DUKWs carried most supplies inland. Bleeding the tires to ten pounds of pressure enabled the craft to cross the sandy beaches but cut tire life to about 3,500 miles. Other supplies had to be manhandled, mostly by POW volunteers, and dragged to the dumps on sleds hauled by bulldozers. Not much went into the beach dumps on D-day, and before D plus 1 ended CENT beaches were hopelessly jammed. That night and the next day the original Green, Red, and Yellow beaches were abandoned, and unloading moved some three miles to the southeast, where the inland roadnet was more accessible. Operations continued at new beaches in the Scoglitti area for another week before events inland and farther west along the coast closed the CENT beaches permanently.48
During the first three days of the invasion 66,235 men, 17,766 deadweight tons of cargo, and 7,416 vehicles went ashore over Seventh Army beaches, while 666 U.S. Army troops and 614 POWs were evacuated. By the end of July the 1st Engineer Special Brigade had put ashore 111,824 men,
104,734 tons of cargo, and 21,512 vehicles, and had shipped out to North Africa 1,772 wounded and 27,939 POWs. The performance quieted fears that the beaches would be unable to support the Seventh Army.49 Around 17 July the 1st Engineer Special Brigade, on orders from General Patton, began to gather all Seventh Army supply activities and many service units under its command, taking over all unloading and supply at DIME, CENT, and JOSS beaches. The brigade’s beach operations on Sicily demonstrated that Allied planners would not have to be so closely bound by requirements for ports in preparing for future moves against the Continent.
Despite the generally favorable conditions for amphibious operations in Sicily, the engineers still suffered from their own inexperience.
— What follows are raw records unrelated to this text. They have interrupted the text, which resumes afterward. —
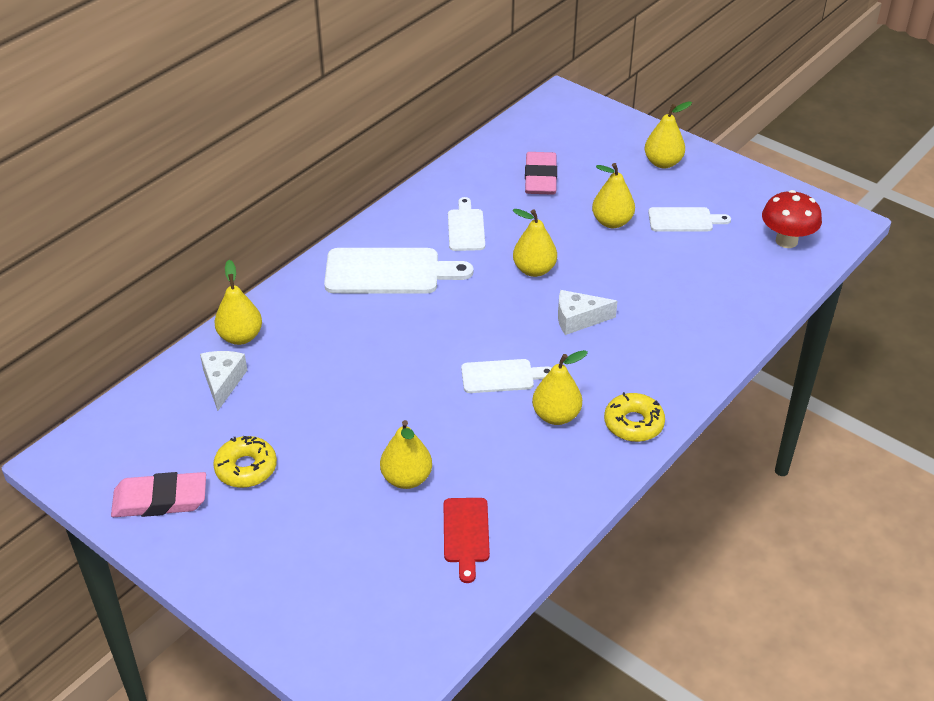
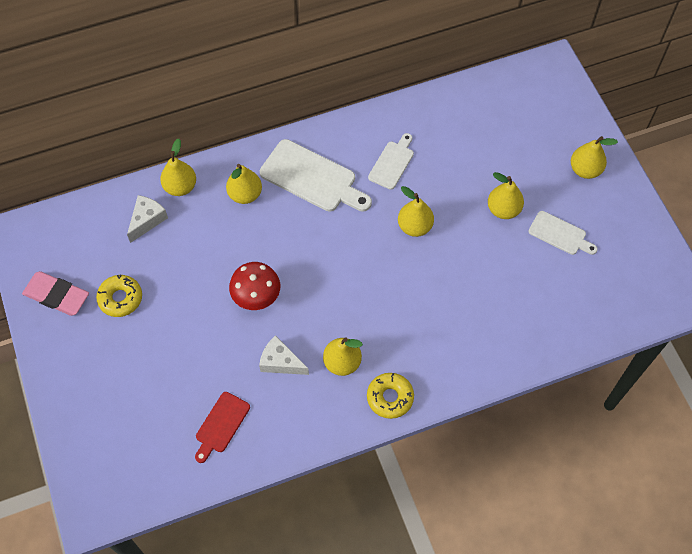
camera: 30 degrees right, 20 degrees up
yellow pear [380,420,432,489] -> yellow pear moved to [226,164,262,204]
white cutting board [461,359,552,393] -> none
pink eraser [525,152,557,195] -> none
white cheese [558,290,618,335] -> white cheese moved to [259,335,309,375]
red mushroom [762,190,822,248] -> red mushroom moved to [229,262,280,310]

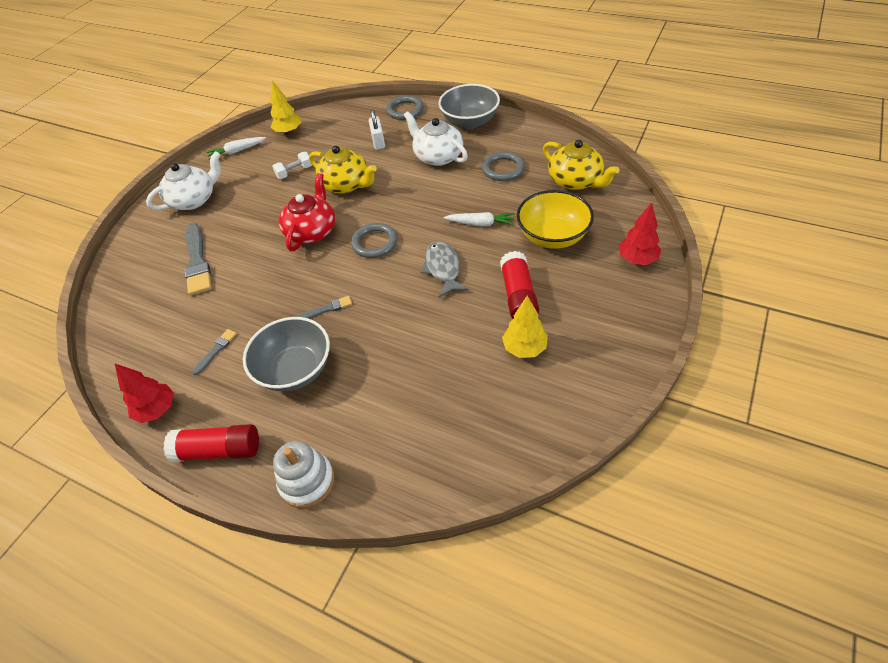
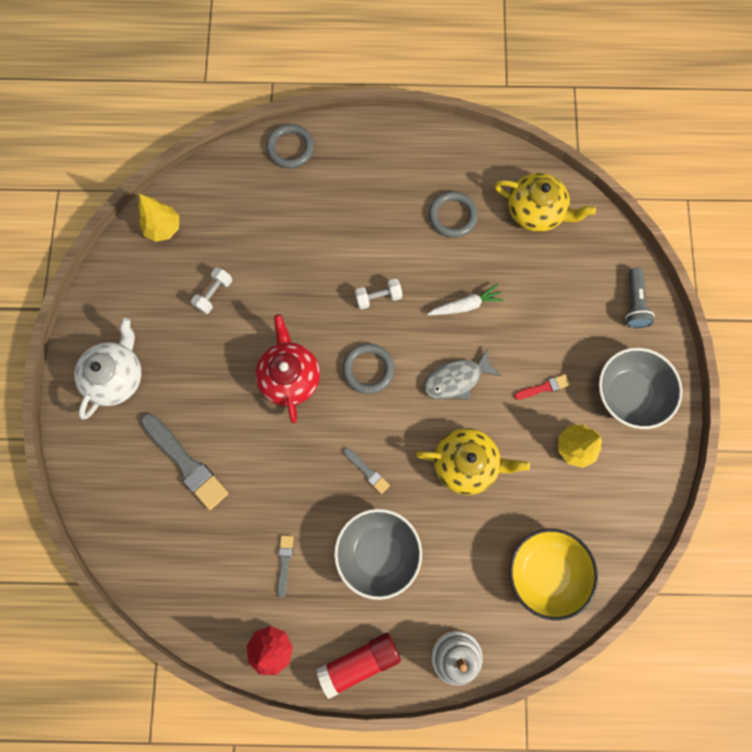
camera: 30 degrees left, 25 degrees up
white carrot [206,137,266,160] -> none
grey brush [297,296,352,319] -> grey brush turned 90 degrees clockwise [343,448,390,494]
yellow teapot [309,146,377,194] -> yellow teapot moved to [416,428,530,495]
white padlock [369,109,385,150] -> none
white teapot [404,111,468,166] -> none
grey fish [421,241,469,297] -> grey fish turned 75 degrees counterclockwise [424,348,501,400]
grey bowl [439,84,500,129] -> grey bowl moved to [599,348,683,429]
red glue stick [500,251,539,319] -> red brush [514,374,570,400]
yellow bowl [517,190,594,249] -> yellow bowl moved to [509,529,598,621]
red tree [619,203,661,265] -> grey flashlight [625,268,655,328]
none -> white dumbbell [355,279,402,310]

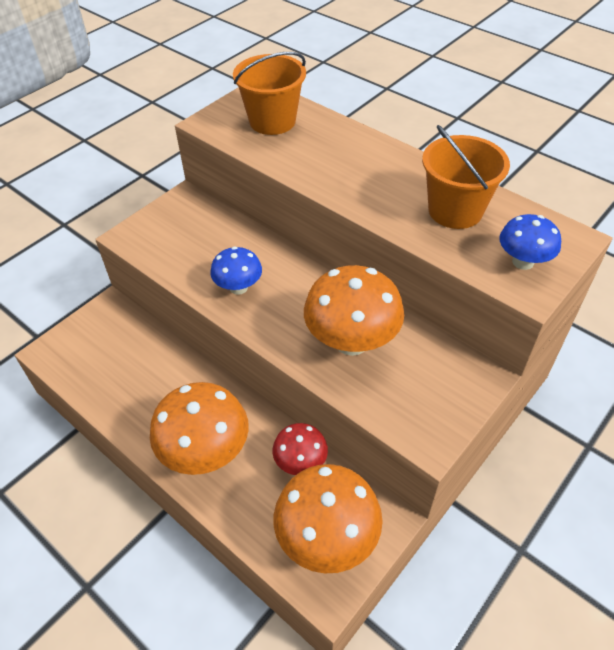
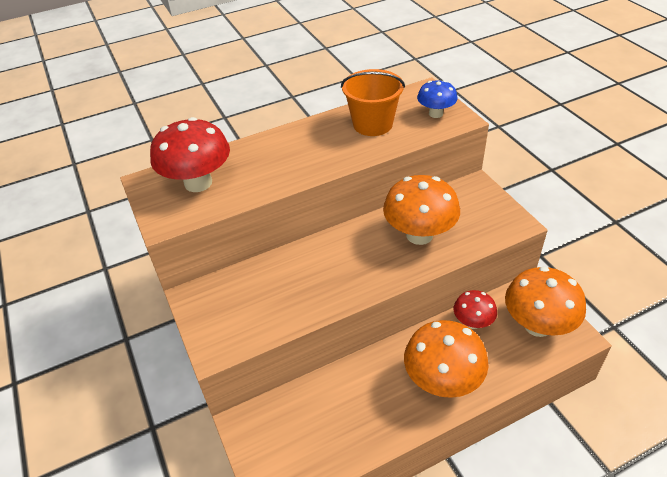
camera: 65 degrees left, 5 degrees down
blue mushroom [210,247,262,295] -> none
orange bucket [233,52,306,135] -> red mushroom [150,117,230,192]

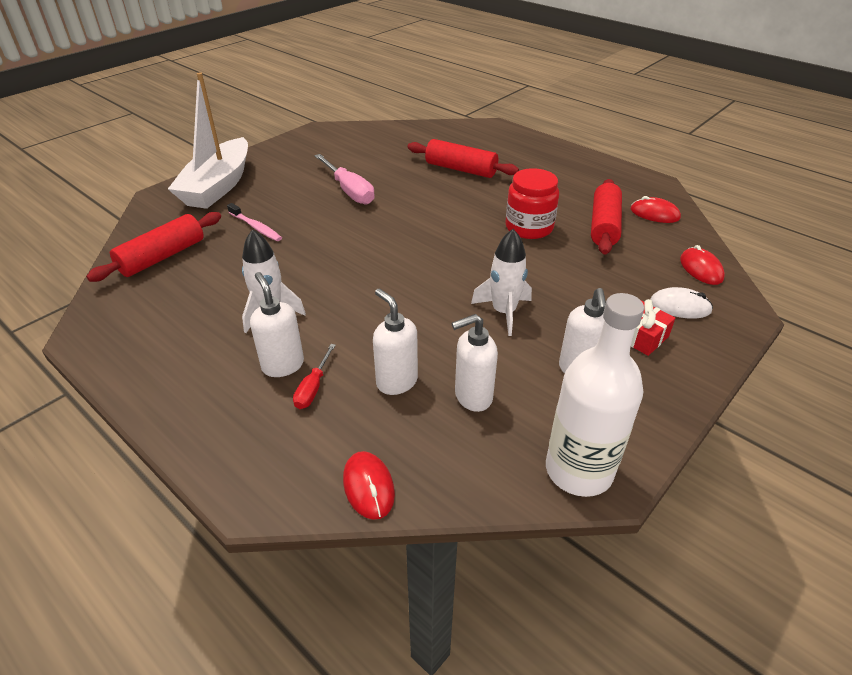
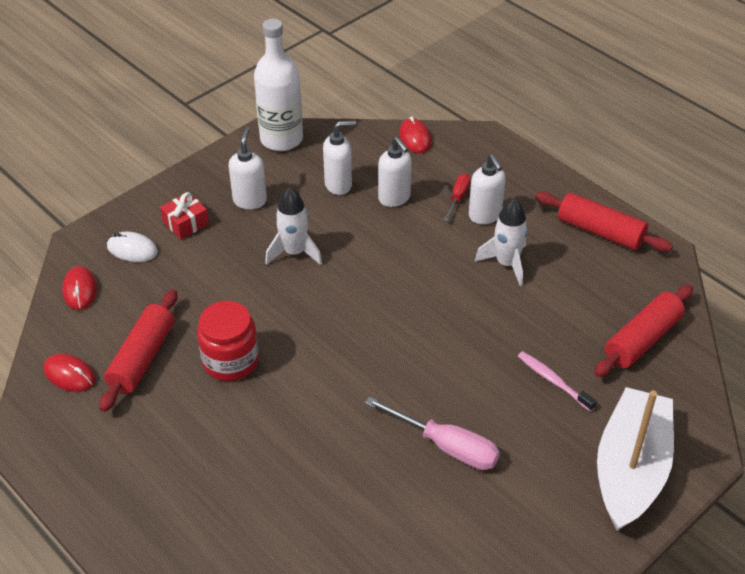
camera: 175 degrees left, 5 degrees up
pink screwdriver [314,154,375,205] -> pink screwdriver turned 150 degrees clockwise [365,397,500,470]
red rolling pin [407,139,519,178] -> red rolling pin moved to [536,192,673,252]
The frequent inability to adapt existing plans and procedures to new conditions in the midst of a developing situation led to continued delays in supply movement off the beaches. The haste of preparations and the curtain of security for the Sicilian landings also brought many engineers their first glimpse of new types of equipment on the busy beaches. They soon would have to apply what they learned in new thrusts onto the Italian mainland against a still determined German enemy.